Ljerke is a live project that uses the Frisian landscape for inspiration. With artists from the Netherlands (Romke Kleefstra, Jan Kleefstra, Sytze Pruiksma and video artist Marco Douma) and Norway (Alexander Rishaug, Hilde Marie Holsen and Michael Duch), as well as Icelandic video artist Haraldur Karlsson, the international collaboration is a behemoth when it comes to numbers, but musically, the result is a constricted sound full of cold design and blackened sunshine.
The project has been daubed with poetry, spoken word and film, and in the live and improvised music, slightly ominous textures and frigid electronics gather for midnight communion. Some tracks, like ‘Waarbekkasin’, move from dissonance to light.
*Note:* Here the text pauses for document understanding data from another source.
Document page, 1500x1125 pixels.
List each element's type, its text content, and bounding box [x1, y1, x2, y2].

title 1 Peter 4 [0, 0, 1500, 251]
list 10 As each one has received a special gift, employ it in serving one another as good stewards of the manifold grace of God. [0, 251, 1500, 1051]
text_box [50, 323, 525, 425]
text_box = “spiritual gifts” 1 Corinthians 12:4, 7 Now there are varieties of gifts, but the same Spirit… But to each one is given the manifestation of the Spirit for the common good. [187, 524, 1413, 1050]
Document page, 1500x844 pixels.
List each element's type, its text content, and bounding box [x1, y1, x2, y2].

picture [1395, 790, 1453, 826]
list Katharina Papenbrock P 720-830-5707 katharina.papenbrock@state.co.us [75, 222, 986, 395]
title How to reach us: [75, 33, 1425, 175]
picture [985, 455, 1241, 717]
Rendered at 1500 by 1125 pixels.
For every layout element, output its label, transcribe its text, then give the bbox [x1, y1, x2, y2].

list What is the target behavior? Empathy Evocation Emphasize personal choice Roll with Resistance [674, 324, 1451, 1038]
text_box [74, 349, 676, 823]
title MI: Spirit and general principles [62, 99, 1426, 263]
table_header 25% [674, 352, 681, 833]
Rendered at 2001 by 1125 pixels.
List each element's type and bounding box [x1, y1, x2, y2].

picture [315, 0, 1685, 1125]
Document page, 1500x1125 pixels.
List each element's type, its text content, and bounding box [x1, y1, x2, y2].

The darkened air slowly clears, moving from a swirling, smoky aftermath to something brighter.
The music itself is an eerie whisper, gracing the tips of protruding cliffs and passing over the final stretch of the North Sea; dislocated, skittering sounds, lightly salted by an even lighter, abrasive kind of grit, pass from one side to the other, becoming stronger with every passing second.
It’s an off-road, shadow-fuelled experience, but it’s never too dissonant or jarring. There’s a harmonious side to the music as a bleak light occasionally glints through it; in tune with an out-of-tune environment. Its stark, experimental flavour makes for honest music.
A rough texture pervades the album and grates against the skin, like the chilled bark of a tree’s manifesting skeleton. This far north, bones are quick to freeze, thanks in part to the whipped assault of a raw sea wind. This is an authentic album with plenty of body as well as a pretty decent punch. Actually, the heaving, lengthy and rumbling drones are reminiscent of the decibel-shredding Sunn O))), replacing an overdosed distortion spikier than Sonic the Hedgehog with a titanic, thick and dark cello that somehow matches the overdrive for sheer intensity and even beats it when it comes to natural flow. Ljerke provide music for the shadows.